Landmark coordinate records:
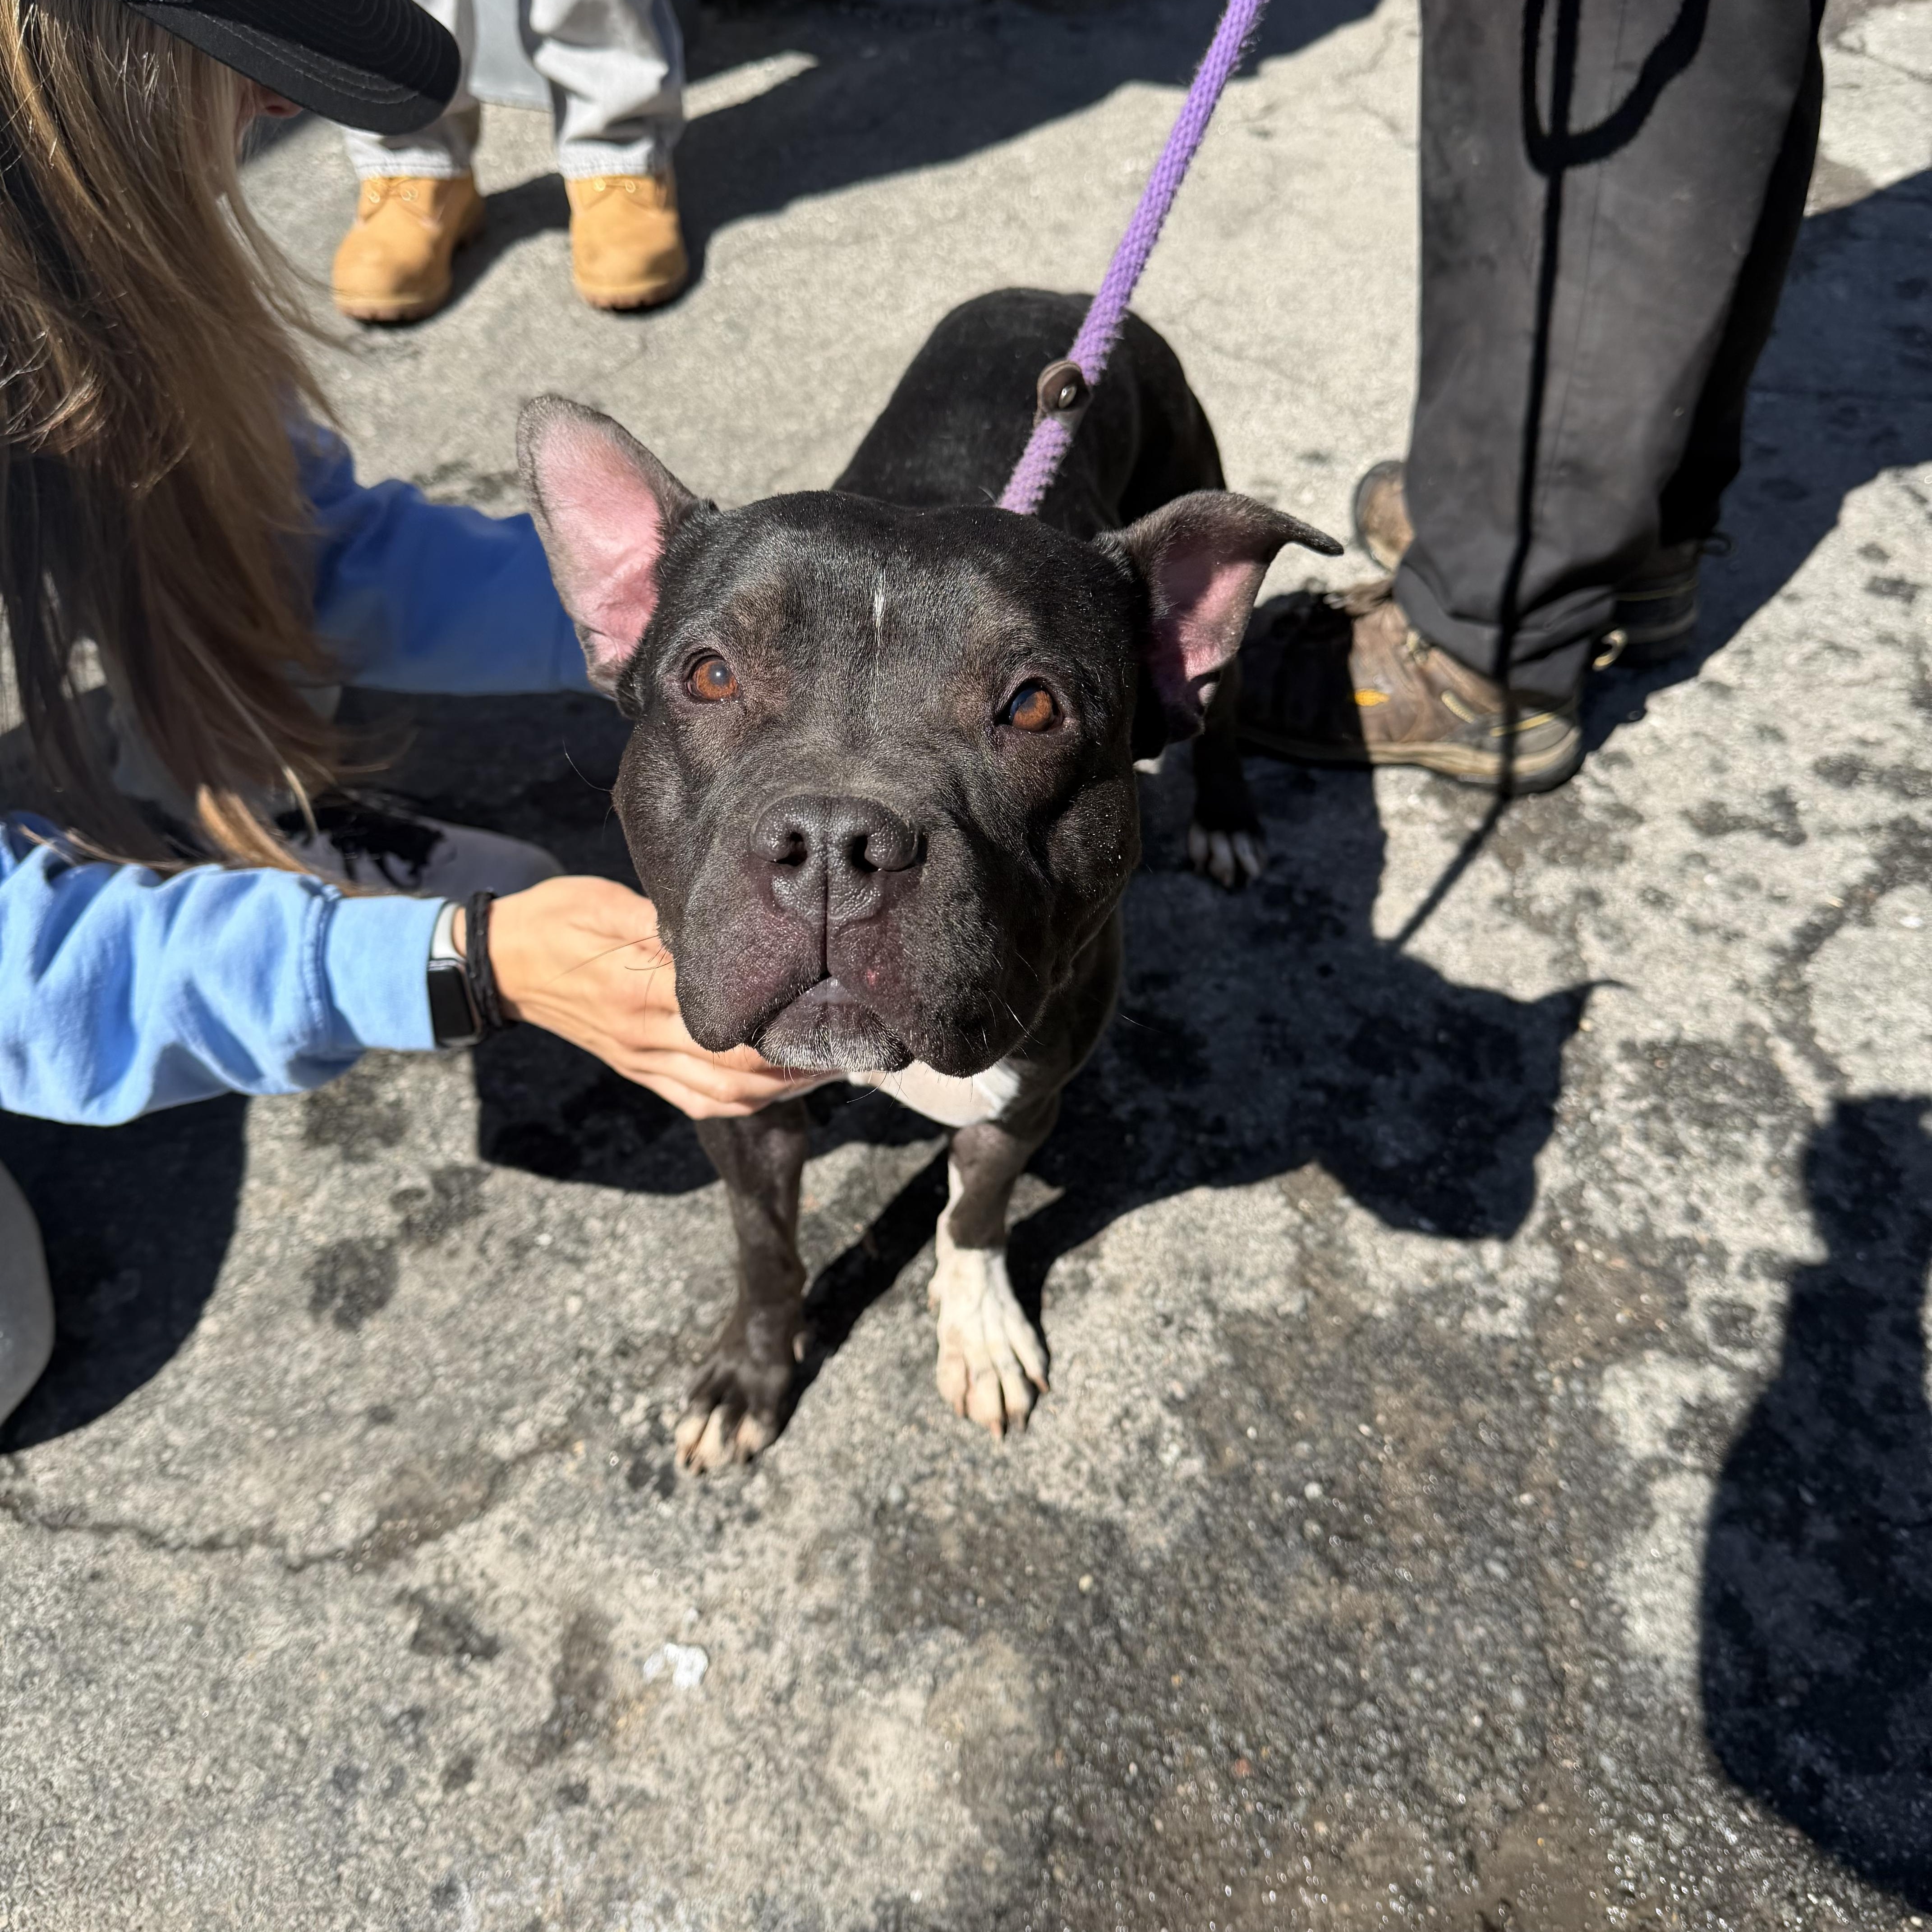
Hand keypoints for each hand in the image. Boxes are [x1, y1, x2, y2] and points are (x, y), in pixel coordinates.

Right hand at [459, 876, 818, 1119]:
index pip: (726, 1024)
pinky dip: (738, 1102)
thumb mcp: (605, 902)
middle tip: (843, 1048)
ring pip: (720, 1095)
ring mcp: (639, 1060)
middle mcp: (643, 1035)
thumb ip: (659, 923)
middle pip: (735, 1068)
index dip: (781, 1026)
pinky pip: (693, 1101)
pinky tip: (773, 1089)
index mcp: (638, 991)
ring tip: (821, 1071)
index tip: (827, 1013)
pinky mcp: (635, 1069)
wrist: (500, 962)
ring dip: (776, 1092)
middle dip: (794, 1066)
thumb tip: (719, 929)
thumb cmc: (556, 918)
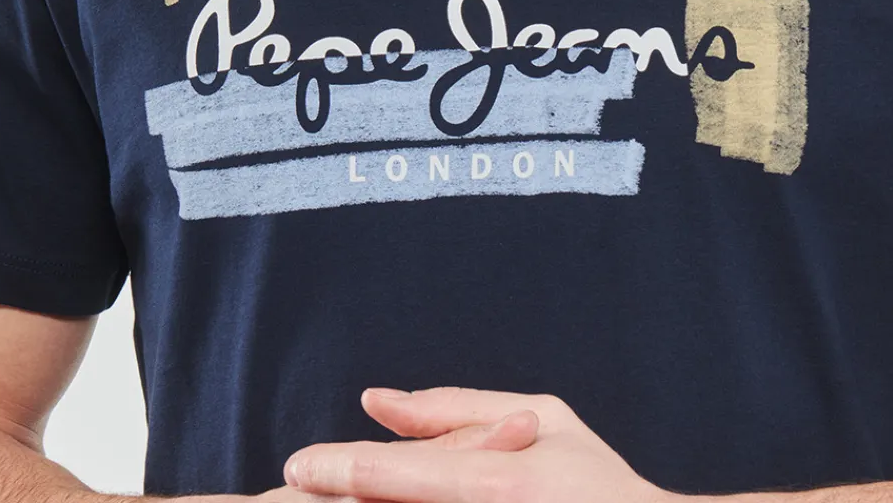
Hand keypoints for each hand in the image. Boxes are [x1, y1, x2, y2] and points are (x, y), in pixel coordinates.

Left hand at [283, 385, 668, 502]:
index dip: (336, 469)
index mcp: (498, 482)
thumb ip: (458, 409)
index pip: (395, 474)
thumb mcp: (542, 421)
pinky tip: (372, 502)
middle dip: (339, 497)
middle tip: (295, 484)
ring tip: (331, 494)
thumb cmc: (597, 481)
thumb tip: (376, 399)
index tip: (295, 464)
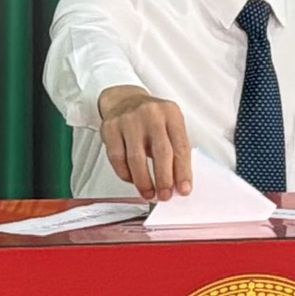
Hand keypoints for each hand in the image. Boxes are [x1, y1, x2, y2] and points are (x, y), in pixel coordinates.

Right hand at [97, 87, 191, 201]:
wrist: (124, 100)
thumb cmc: (151, 118)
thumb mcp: (170, 125)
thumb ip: (176, 150)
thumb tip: (179, 182)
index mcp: (171, 114)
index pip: (180, 146)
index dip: (183, 172)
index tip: (184, 189)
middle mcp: (151, 115)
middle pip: (161, 152)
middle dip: (164, 179)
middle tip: (165, 196)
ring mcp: (129, 120)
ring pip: (136, 158)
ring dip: (143, 181)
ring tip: (148, 193)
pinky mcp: (111, 128)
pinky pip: (117, 158)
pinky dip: (125, 173)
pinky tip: (132, 179)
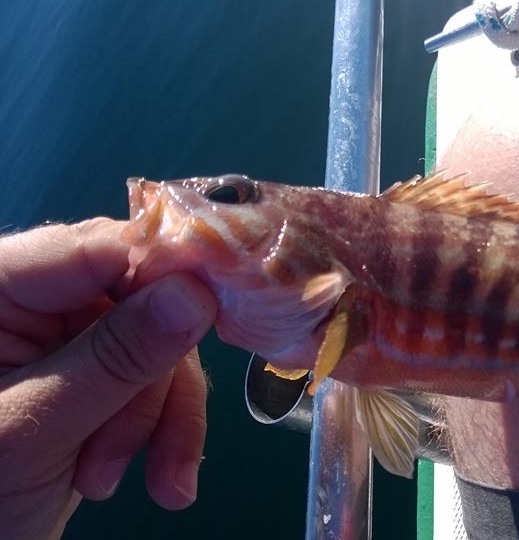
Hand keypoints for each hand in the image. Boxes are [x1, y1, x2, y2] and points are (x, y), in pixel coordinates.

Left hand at [0, 218, 216, 539]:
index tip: (220, 302)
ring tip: (157, 484)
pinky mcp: (98, 378)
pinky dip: (167, 433)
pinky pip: (160, 384)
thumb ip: (115, 356)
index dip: (165, 270)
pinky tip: (165, 482)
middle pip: (141, 302)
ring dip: (164, 422)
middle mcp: (36, 303)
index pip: (93, 249)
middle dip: (158, 381)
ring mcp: (69, 341)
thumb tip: (195, 292)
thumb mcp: (37, 426)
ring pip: (162, 348)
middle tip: (161, 448)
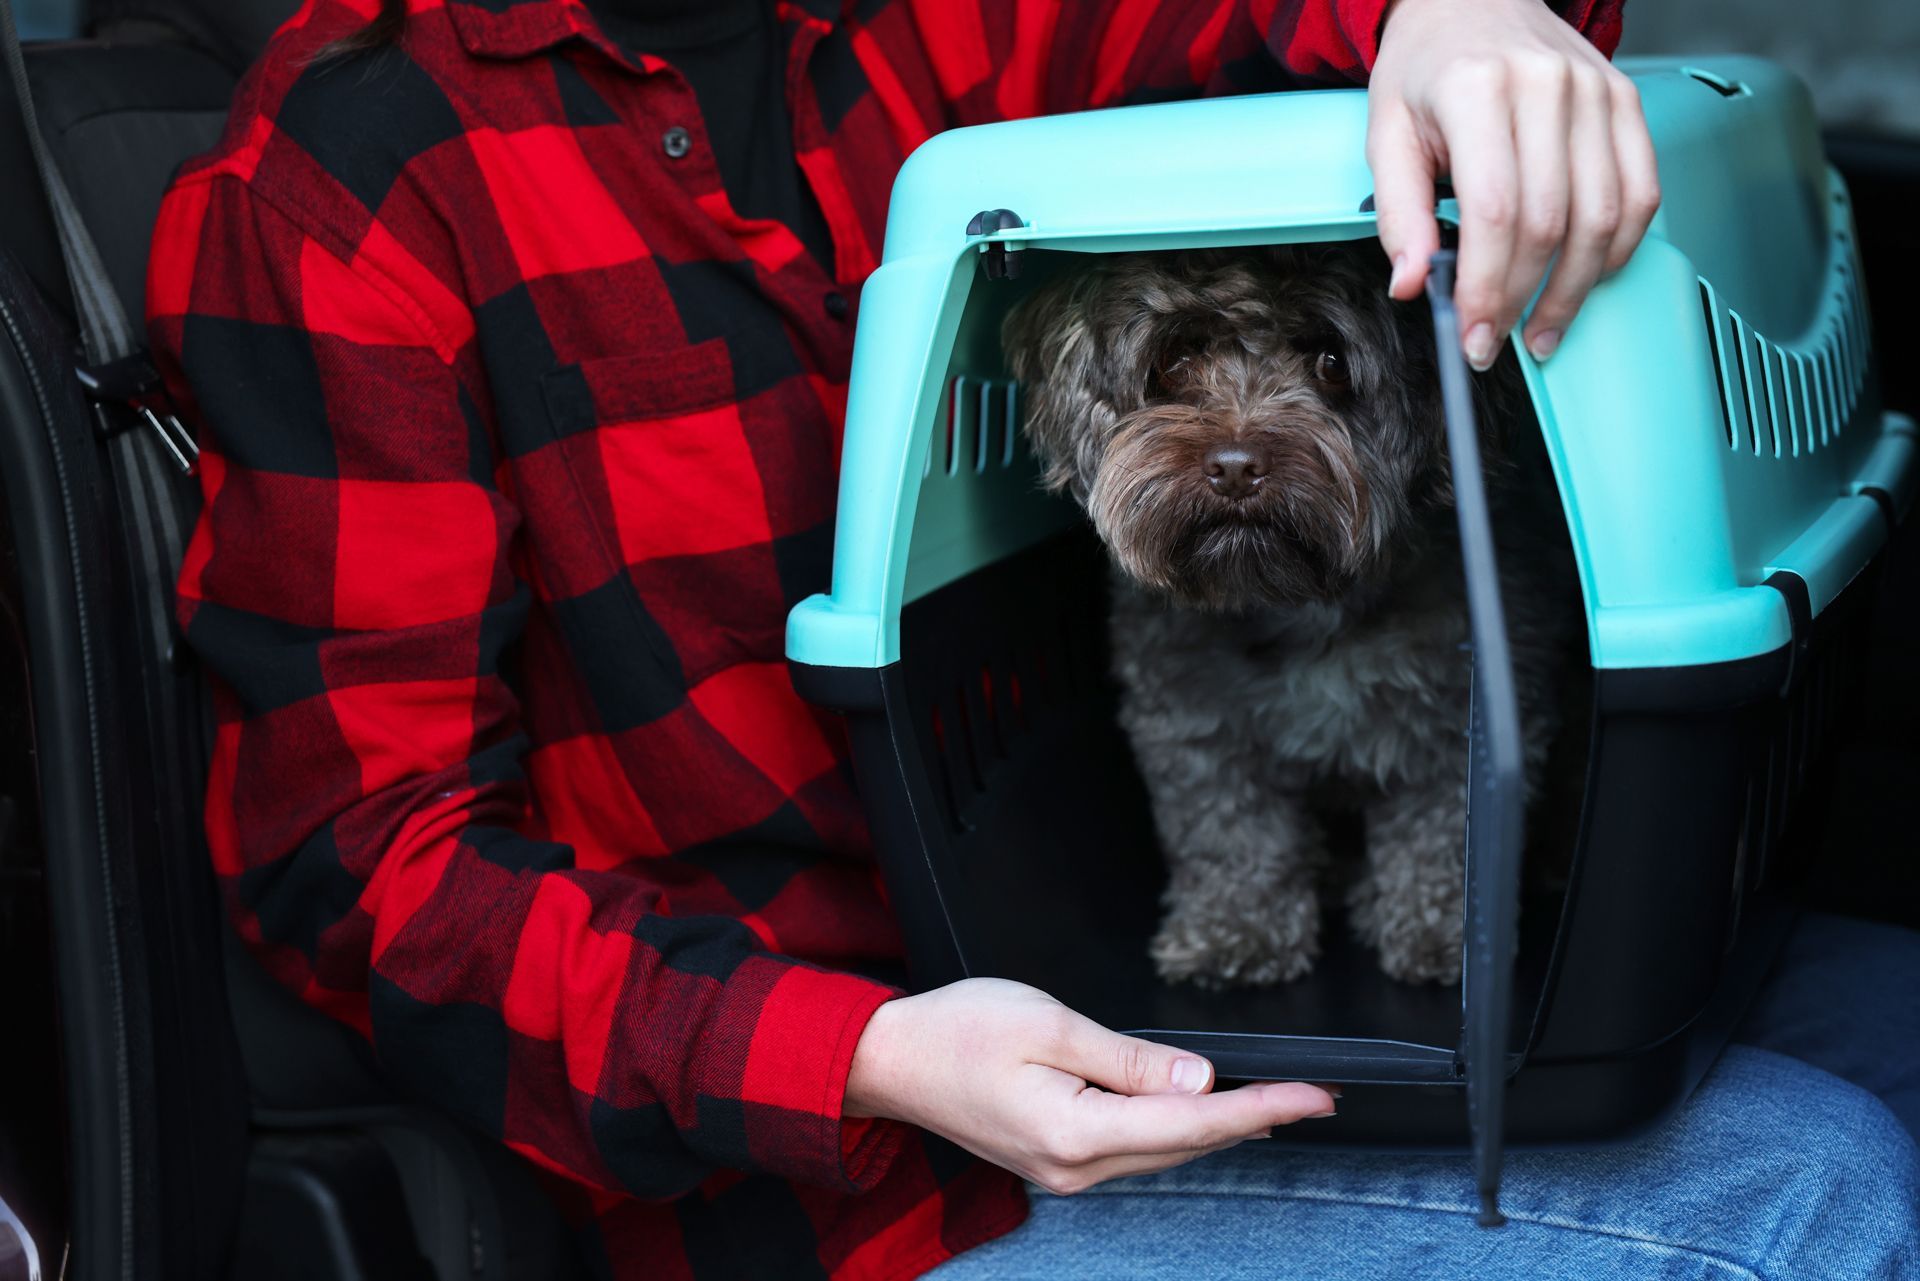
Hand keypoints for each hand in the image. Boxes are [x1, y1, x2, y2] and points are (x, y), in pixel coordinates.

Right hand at [845, 978, 1336, 1194]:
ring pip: (1165, 1152)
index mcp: (1076, 1132)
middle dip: (1256, 1120)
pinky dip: (1178, 1131)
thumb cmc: (957, 1030)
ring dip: (1221, 1129)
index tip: (1314, 1095)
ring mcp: (1065, 1173)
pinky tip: (1202, 1114)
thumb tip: (1199, 1080)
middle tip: (1317, 1096)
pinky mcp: (1056, 1161)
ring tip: (1278, 1105)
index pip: (1193, 1123)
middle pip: (1186, 1145)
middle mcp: (1076, 1168)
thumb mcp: (1049, 1025)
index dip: (1261, 1108)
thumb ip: (1129, 1058)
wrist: (890, 1061)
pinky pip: (1136, 1150)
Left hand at [1366, 0, 1660, 367]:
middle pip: (1550, 222)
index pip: (1494, 211)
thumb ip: (1397, 213)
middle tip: (1500, 341)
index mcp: (1477, 91)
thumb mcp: (1387, 133)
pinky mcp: (1625, 102)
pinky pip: (1640, 192)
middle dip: (1525, 299)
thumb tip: (1411, 285)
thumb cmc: (1427, 69)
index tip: (1475, 334)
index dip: (1488, 286)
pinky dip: (1617, 248)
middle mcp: (1546, 86)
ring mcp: (1596, 92)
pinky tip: (1585, 278)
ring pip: (1603, 215)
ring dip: (1575, 288)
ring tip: (1544, 327)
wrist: (1474, 1)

Directions:
The lines to return run from the one containing "middle dip: (1525, 299)" through the last line of the records above. Give them exactly and include nothing more.

Final answer:
middle dip: (1525, 299)
thumb tip: (1411, 285)
thumb cmc: (1427, 69)
index tip: (1475, 334)
index dip: (1488, 286)
pinky dip: (1617, 248)
middle mcp: (1546, 86)
ring mcp: (1596, 92)
pinky tip: (1585, 278)
ring pip: (1603, 215)
ring dip: (1575, 288)
ring tip: (1544, 327)
wrist: (1474, 1)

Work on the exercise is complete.